The filmmaker spoke to OTTplay about his film Bheed, which was released on OTT, what his process for making films is like, and whether he would make more films out of the subjects he came across while researching for Bheed.
Excerpts from the interview…
Bheed is a sensitive topic. Would you say that the web is more accepting today than theatres, especially with such sensitive subjects?
These are strange times. The audiences are not very kind to theatrical releases right now or even in the past two years. They haven't been kind to the otherwise traditional Bollywood potboilers. Two films have done well. It's not fair to look at it as if one film is meant for theatres and the other for OTT. OTT is a TV in a way. It can be seen and consumed on TV. Theatres is a community experience. You sit and watch a film with a few other people who are strangers. You connectively experience a film. You share the love, you hear the cry, the silence. I don't think it is about what is on screen. It is about what experience you want to have as an audience. You want to experience getting into your car, go to the theatres, be with some strangers, share a smile next to a stranger, watch a film and have a collective experience in the darkness, as opposed to sitting at home and watching the film while you are cooking or having a drink. That's another experience. It is solely dependent on the person going to consume the content/film. Which experience does he want? Since the past two years, he has chosen to not have the other experience. I don't think it has anything to do with films. It is his will to not have that experience.
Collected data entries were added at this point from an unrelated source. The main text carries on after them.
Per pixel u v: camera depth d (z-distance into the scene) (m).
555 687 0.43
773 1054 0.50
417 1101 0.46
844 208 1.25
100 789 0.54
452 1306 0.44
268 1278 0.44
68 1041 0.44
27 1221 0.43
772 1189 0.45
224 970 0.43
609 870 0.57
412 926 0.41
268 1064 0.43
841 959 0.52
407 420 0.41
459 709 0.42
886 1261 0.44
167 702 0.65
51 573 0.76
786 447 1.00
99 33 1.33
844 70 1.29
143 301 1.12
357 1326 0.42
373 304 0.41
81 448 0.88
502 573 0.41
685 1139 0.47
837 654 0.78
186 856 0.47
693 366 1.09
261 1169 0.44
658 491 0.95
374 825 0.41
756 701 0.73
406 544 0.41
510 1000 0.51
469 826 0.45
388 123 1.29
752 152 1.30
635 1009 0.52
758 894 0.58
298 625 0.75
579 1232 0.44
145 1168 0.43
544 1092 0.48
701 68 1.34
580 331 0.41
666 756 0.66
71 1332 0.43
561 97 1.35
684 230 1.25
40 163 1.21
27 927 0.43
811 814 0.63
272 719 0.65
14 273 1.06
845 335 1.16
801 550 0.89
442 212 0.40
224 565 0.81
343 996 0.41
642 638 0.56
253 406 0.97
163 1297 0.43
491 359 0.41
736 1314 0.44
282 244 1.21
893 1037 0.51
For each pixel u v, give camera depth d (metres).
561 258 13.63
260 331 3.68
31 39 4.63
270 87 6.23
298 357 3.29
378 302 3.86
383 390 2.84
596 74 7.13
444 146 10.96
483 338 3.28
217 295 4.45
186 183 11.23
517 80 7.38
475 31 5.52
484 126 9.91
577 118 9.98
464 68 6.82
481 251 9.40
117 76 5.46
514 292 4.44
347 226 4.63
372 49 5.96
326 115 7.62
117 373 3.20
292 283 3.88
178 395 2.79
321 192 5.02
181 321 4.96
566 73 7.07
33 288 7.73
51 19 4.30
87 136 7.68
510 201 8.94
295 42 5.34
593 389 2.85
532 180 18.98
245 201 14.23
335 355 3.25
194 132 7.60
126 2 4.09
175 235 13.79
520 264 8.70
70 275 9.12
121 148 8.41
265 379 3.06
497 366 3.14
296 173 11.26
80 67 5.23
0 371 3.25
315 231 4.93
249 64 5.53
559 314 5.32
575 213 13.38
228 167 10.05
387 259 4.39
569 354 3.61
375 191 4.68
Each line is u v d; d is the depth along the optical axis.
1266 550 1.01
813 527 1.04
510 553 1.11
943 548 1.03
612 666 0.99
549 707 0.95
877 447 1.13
Would you say that the audiences are divided, that there are people who watch films on OTT and there are people who go to theatres? Do you feel that divide has come and the audiences are different too?
The past two years, the audiences have chosen to opt out of the theatrical experience. Maybe right now they are getting happy thinking they can watch it two weeks later on OTT but the theatre was never only about consuming content. Before OTT, the movies also came on TV but theatres didn't die. Now there's OTT, which in a way, is an extension of TV. So, the film will of course release there but do you not want to have the theatrical experience of a film? Yes, right now, they don't but yes, we will. It has happened in the past and is happening in the world but they will come back to the theatres for the experience. Let's say for example, you watch Lagaan or Pathaan at home vs watching Pathaan in theatres. People are jumping, dancing and what not in theatres. You can't do that at home. That's a community experience. I don't think OTT and theatres are in competition. Even if they are, not for long.
For someone who started with a film as romantic as Tum Bin, to now taking up subjects that need to be addressed, how have you seen yourself grow into the filmmaker you are today?
I have greyed down my head. That's all that it is. My first show was also fairly dark.
You often receive praises for the subjects that you pick for your films. Tell me about your process. Where do you get your inspiration for the movies?
Sometimes it's about an individual, the other times something else. The triggers are different. Sometimes, it's a news item. Sometimes, it's a person that you know. That trigger can then take you into news items and the sociology of it.
What is your process like? What are your next steps after reading the news article?
I read a lot of books actually. There are books which are of 800 pages. I read them. When you go into a world that you don't know well enough, then there's a lot of reading and watching that goes into it. It takes months.
Any research material that has stayed back with you?
All of it.
What about when you were researching for Bheed? Which was the one moment that shook you too?
I looked at the few journalists out on the streets. They were travelling and reporting. We put together hours and hours of that material. It was so revealing and shocking. It is also what kept conveying me everyday to make this film.
If you weren't able to bring all of the stories in Bheed, do you plan to make more movies and address the subjects?
Not now. I'm not thinking about any film right now. I'm working on something else at the moment.